## AIM:
Copy out each of the following records word for word, keeping every line unchanged.

## EXTRACTED DATA:
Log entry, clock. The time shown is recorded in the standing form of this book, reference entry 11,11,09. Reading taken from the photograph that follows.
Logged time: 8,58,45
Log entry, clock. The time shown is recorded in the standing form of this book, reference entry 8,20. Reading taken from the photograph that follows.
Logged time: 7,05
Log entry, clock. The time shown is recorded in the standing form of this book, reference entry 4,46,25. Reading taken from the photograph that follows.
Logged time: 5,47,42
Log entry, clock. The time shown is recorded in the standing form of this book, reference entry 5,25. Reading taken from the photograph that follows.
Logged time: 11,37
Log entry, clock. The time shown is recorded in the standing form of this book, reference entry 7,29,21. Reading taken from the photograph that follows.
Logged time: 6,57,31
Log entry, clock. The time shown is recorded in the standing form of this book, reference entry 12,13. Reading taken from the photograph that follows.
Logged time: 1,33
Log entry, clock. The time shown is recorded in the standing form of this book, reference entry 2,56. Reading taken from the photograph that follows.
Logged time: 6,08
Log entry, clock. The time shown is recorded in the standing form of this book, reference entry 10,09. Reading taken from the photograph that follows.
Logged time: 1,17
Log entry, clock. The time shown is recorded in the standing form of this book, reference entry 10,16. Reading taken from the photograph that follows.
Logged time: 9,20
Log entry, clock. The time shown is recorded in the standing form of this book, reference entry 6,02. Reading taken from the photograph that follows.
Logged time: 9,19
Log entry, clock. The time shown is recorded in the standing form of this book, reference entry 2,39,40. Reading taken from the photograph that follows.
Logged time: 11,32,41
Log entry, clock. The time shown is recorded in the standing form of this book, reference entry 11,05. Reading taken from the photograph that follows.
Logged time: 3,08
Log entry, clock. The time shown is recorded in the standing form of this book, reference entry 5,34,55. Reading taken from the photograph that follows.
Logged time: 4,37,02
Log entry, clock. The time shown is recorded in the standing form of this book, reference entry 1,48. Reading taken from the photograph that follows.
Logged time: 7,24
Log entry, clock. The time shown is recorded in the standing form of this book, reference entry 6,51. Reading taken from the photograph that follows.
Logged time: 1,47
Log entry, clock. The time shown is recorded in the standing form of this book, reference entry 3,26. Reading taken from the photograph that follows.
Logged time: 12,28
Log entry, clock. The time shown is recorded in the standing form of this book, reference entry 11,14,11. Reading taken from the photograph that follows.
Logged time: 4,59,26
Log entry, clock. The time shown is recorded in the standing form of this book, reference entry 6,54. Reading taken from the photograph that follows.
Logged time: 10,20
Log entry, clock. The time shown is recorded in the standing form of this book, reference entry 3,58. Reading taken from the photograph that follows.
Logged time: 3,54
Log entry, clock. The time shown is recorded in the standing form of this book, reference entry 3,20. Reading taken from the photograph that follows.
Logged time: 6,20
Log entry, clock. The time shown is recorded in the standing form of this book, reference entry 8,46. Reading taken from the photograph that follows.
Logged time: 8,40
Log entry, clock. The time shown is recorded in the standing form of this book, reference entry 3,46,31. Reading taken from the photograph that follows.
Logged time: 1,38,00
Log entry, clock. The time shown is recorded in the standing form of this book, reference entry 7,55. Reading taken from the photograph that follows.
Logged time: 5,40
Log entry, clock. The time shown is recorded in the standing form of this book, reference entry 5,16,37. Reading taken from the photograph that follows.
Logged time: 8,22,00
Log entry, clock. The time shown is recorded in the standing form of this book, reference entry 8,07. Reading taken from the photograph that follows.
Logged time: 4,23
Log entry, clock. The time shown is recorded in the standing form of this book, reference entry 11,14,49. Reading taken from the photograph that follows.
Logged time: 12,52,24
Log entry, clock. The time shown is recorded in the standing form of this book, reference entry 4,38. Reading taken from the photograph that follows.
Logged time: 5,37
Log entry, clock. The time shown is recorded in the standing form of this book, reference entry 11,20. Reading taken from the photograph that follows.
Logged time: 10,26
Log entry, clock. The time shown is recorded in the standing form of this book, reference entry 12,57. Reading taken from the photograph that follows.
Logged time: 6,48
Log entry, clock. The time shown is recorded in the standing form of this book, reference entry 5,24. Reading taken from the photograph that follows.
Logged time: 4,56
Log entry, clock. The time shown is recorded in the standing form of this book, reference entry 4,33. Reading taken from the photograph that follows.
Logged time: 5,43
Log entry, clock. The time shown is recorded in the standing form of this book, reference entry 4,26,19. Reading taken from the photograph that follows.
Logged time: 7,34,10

## TASK ANSWER:
Log entry, clock. The time shown is recorded in the standing form of this book, reference entry 11,11,09. Reading taken from the photograph that follows.
Logged time: 8,58,45
Log entry, clock. The time shown is recorded in the standing form of this book, reference entry 8,20. Reading taken from the photograph that follows.
Logged time: 7,05
Log entry, clock. The time shown is recorded in the standing form of this book, reference entry 4,46,25. Reading taken from the photograph that follows.
Logged time: 5,47,42
Log entry, clock. The time shown is recorded in the standing form of this book, reference entry 5,25. Reading taken from the photograph that follows.
Logged time: 11,37
Log entry, clock. The time shown is recorded in the standing form of this book, reference entry 7,29,21. Reading taken from the photograph that follows.
Logged time: 6,57,31
Log entry, clock. The time shown is recorded in the standing form of this book, reference entry 12,13. Reading taken from the photograph that follows.
Logged time: 1,33
Log entry, clock. The time shown is recorded in the standing form of this book, reference entry 2,56. Reading taken from the photograph that follows.
Logged time: 6,08
Log entry, clock. The time shown is recorded in the standing form of this book, reference entry 10,09. Reading taken from the photograph that follows.
Logged time: 1,17
Log entry, clock. The time shown is recorded in the standing form of this book, reference entry 10,16. Reading taken from the photograph that follows.
Logged time: 9,20
Log entry, clock. The time shown is recorded in the standing form of this book, reference entry 6,02. Reading taken from the photograph that follows.
Logged time: 9,19
Log entry, clock. The time shown is recorded in the standing form of this book, reference entry 2,39,40. Reading taken from the photograph that follows.
Logged time: 11,32,41
Log entry, clock. The time shown is recorded in the standing form of this book, reference entry 11,05. Reading taken from the photograph that follows.
Logged time: 3,08
Log entry, clock. The time shown is recorded in the standing form of this book, reference entry 5,34,55. Reading taken from the photograph that follows.
Logged time: 4,37,02
Log entry, clock. The time shown is recorded in the standing form of this book, reference entry 1,48. Reading taken from the photograph that follows.
Logged time: 7,24
Log entry, clock. The time shown is recorded in the standing form of this book, reference entry 6,51. Reading taken from the photograph that follows.
Logged time: 1,47
Log entry, clock. The time shown is recorded in the standing form of this book, reference entry 3,26. Reading taken from the photograph that follows.
Logged time: 12,28
Log entry, clock. The time shown is recorded in the standing form of this book, reference entry 11,14,11. Reading taken from the photograph that follows.
Logged time: 4,59,26
Log entry, clock. The time shown is recorded in the standing form of this book, reference entry 6,54. Reading taken from the photograph that follows.
Logged time: 10,20
Log entry, clock. The time shown is recorded in the standing form of this book, reference entry 3,58. Reading taken from the photograph that follows.
Logged time: 3,54
Log entry, clock. The time shown is recorded in the standing form of this book, reference entry 3,20. Reading taken from the photograph that follows.
Logged time: 6,20
Log entry, clock. The time shown is recorded in the standing form of this book, reference entry 8,46. Reading taken from the photograph that follows.
Logged time: 8,40
Log entry, clock. The time shown is recorded in the standing form of this book, reference entry 3,46,31. Reading taken from the photograph that follows.
Logged time: 1,38,00
Log entry, clock. The time shown is recorded in the standing form of this book, reference entry 7,55. Reading taken from the photograph that follows.
Logged time: 5,40
Log entry, clock. The time shown is recorded in the standing form of this book, reference entry 5,16,37. Reading taken from the photograph that follows.
Logged time: 8,22,00
Log entry, clock. The time shown is recorded in the standing form of this book, reference entry 8,07. Reading taken from the photograph that follows.
Logged time: 4,23
Log entry, clock. The time shown is recorded in the standing form of this book, reference entry 11,14,49. Reading taken from the photograph that follows.
Logged time: 12,52,24
Log entry, clock. The time shown is recorded in the standing form of this book, reference entry 4,38. Reading taken from the photograph that follows.
Logged time: 5,37
Log entry, clock. The time shown is recorded in the standing form of this book, reference entry 11,20. Reading taken from the photograph that follows.
Logged time: 10,26
Log entry, clock. The time shown is recorded in the standing form of this book, reference entry 12,57. Reading taken from the photograph that follows.
Logged time: 6,48
Log entry, clock. The time shown is recorded in the standing form of this book, reference entry 5,24. Reading taken from the photograph that follows.
Logged time: 4,56
Log entry, clock. The time shown is recorded in the standing form of this book, reference entry 4,33. Reading taken from the photograph that follows.
Logged time: 5,43
Log entry, clock. The time shown is recorded in the standing form of this book, reference entry 4,26,19. Reading taken from the photograph that follows.
Logged time: 7,34,10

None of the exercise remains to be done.